An ordinal scale is used for ranking variables in a specific order. However, the key point to note is that the intervals between the ranks are not necessarily equal.

  • A classic example is socioeconomic status, which can be classified as low, middle, or high. This ranking implies an order - high is above low - but the difference between each category is not defined.

  • Another example is a satisfaction survey where responses range from “very unsatisfied” to “very satisfied.” Here, the order is clear, but the exact difference between each level is not.

Interval scale

An interval scale provides not just order but also equal intervals between values, making the differences between them meaningful. However, it lacks a true zero point.

  • Temperature is a typical example, measured in Celsius or Fahrenheit. The difference between 10°C and 20°C is the same as between 20°C and 30°C, but there is no true ‘zero’ temperature where there is no temperature at all.

  • IQ scores are another example of an interval scale, where the difference between scores is consistent, but there is no absolute zero IQ.

Ratio scale

A ratio scale is a more advanced scale of measurement that includes a defined zero point and equal intervals. This scale is used for variables where both differences and proportions are meaningful.

  • Height and weight are classic examples of ratio variables. Zero height or weight is a meaningful concept (indicating none), and the intervals are consistent.

  • Age and income are also measured on a ratio scale, where zero has a real meaning (no age or no income) and the intervals are equal and meaningful.

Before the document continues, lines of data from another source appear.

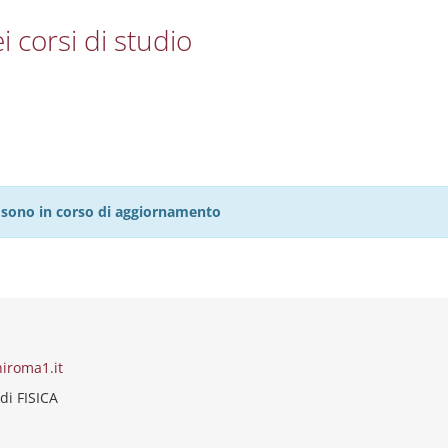
i corsi di studio
27 sono in corso di aggiornamento
iroma1.it
di FISICA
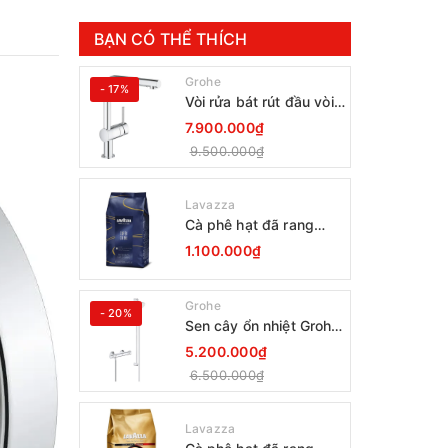
BẠN CÓ THỂ THÍCH
Grohe
- 17%
Vòi rửa bát rút đầu vòi
Grohe Minta 30274000
7.900.000₫
9.500.000₫
Lavazza
Cà phê hạt đã rang
Lavazza Coffee
1.100.000₫
Espresso Super Crema
1000g Date 12-2027
Grohe
- 20%
Sen cây ổn nhiệt Grohe
Grohtherm 800
5.200.000₫
34566001
6.500.000₫
Lavazza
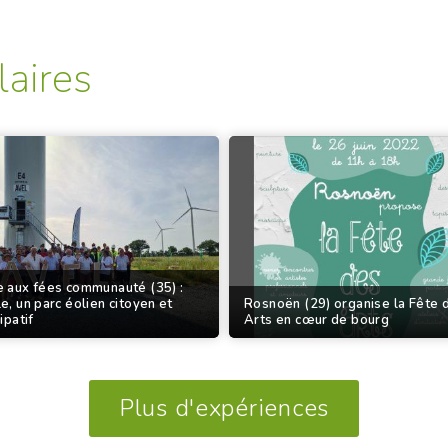
laires
 aux fées communauté (35) :
e, un parc éolien citoyen et
Rosnoën (29) organise la Fête 
ipatif
Arts en cœur de bourg
Plus d'expériences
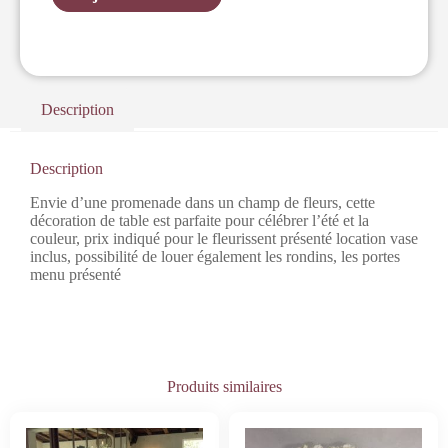
Description
Description
Envie d’une promenade dans un champ de fleurs, cette
décoration de table est parfaite pour célébrer l’été et la
couleur, prix indiqué pour le fleurissent présenté location vase
inclus, possibilité de louer également les rondins, les portes
menu présenté
Produits similaires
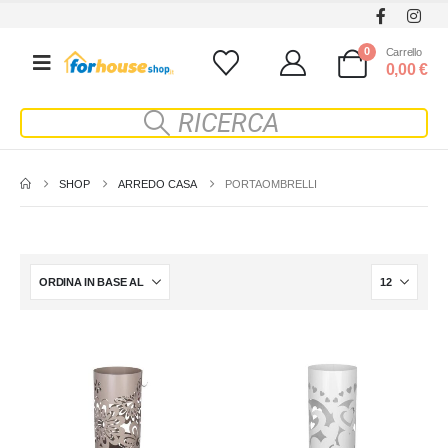
0
Carrello
0,00
€
SHOP
ARREDO CASA
PORTAOMBRELLI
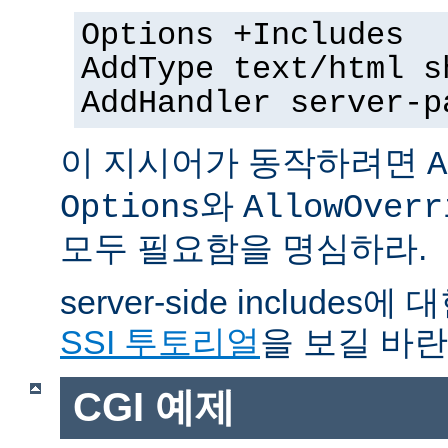
Options +Includes
AddType text/html s
AddHandler server-p
이 지시어가 동작하려면
A
와
Options
AllowOverr
모두 필요함을 명심하라.
server-side include
SSI 투토리얼
을 보길 바란
CGI 예제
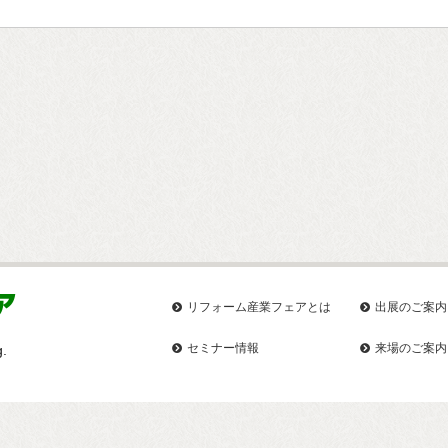
リフォーム産業フェアとは
出展のご案内
セミナー情報
来場のご案内
g.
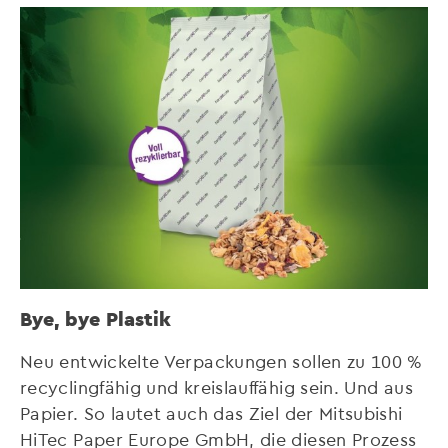
Bye, bye Plastik
Neu entwickelte Verpackungen sollen zu 100 %
recyclingfähig und kreislauffähig sein. Und aus
Papier. So lautet auch das Ziel der Mitsubishi
HiTec Paper Europe GmbH, die diesen Prozess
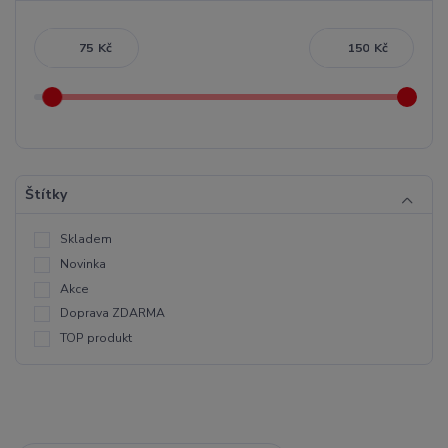
Kč
Kč
Štítky
Skladem
Novinka
Akce
Doprava ZDARMA
TOP produkt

31.5 Reliability and validity of variables

Importance

  • ‘Reliability’ in research refers to the consistency of a measurement tool or method. Reliable variables are those that yield consistent results over time, indicating stability in the measurements.

  • Reliability is a cornerstone in research as it establishes trust in both the measurement tools and the results they produce. Without reliability, the findings of a study can be questioned and may not be useful.

Methods

There are several methods to establish the reliability of a measurement.

  • The test-retest method involves administering the same test to the same group of people at two different points in time to assess the stability of the test over time.

  • Inter-rater reliability ensures consistency in subjective assessments by having different individuals rate or assess the same item.

  • Internal consistency involves assessing the consistency of results across items within a test, ensuring that all parts of the test contribute equally to what is being measured.

Importance of Validity

Validity, on the other hand, refers to the accuracy of a measurement tool or method. It ensures that the research is truly measuring what it is intended to measure.

  • Validity is crucial for the generalisability of the study results to the larger population and enhances the overall credibility of the research findings.

  • Validity supports the decision-making process based on the research, ensuring that the conclusions drawn are based on accurate and relevant data.

We will cover validity in greater detail later in the module.

31.6 Reflect

  1. In your own words, how would you differentiate between independent and dependent variables? Can you provide an example from a study or experiment you are familiar with to illustrate these concepts?

  2. Reflect on the process of operationalising variables. Why is it crucial in research to clearly define how a variable is measured? Think about any potential challenges you might encounter when operationalising variables in a hypothetical study.

  3. Considering the different scales of measurement (nominal, ordinal, interval, and ratio), how would you decide which scale to use for a specific variable in a study? Additionally, how does the choice of scale impact the validity and reliability of the research findings?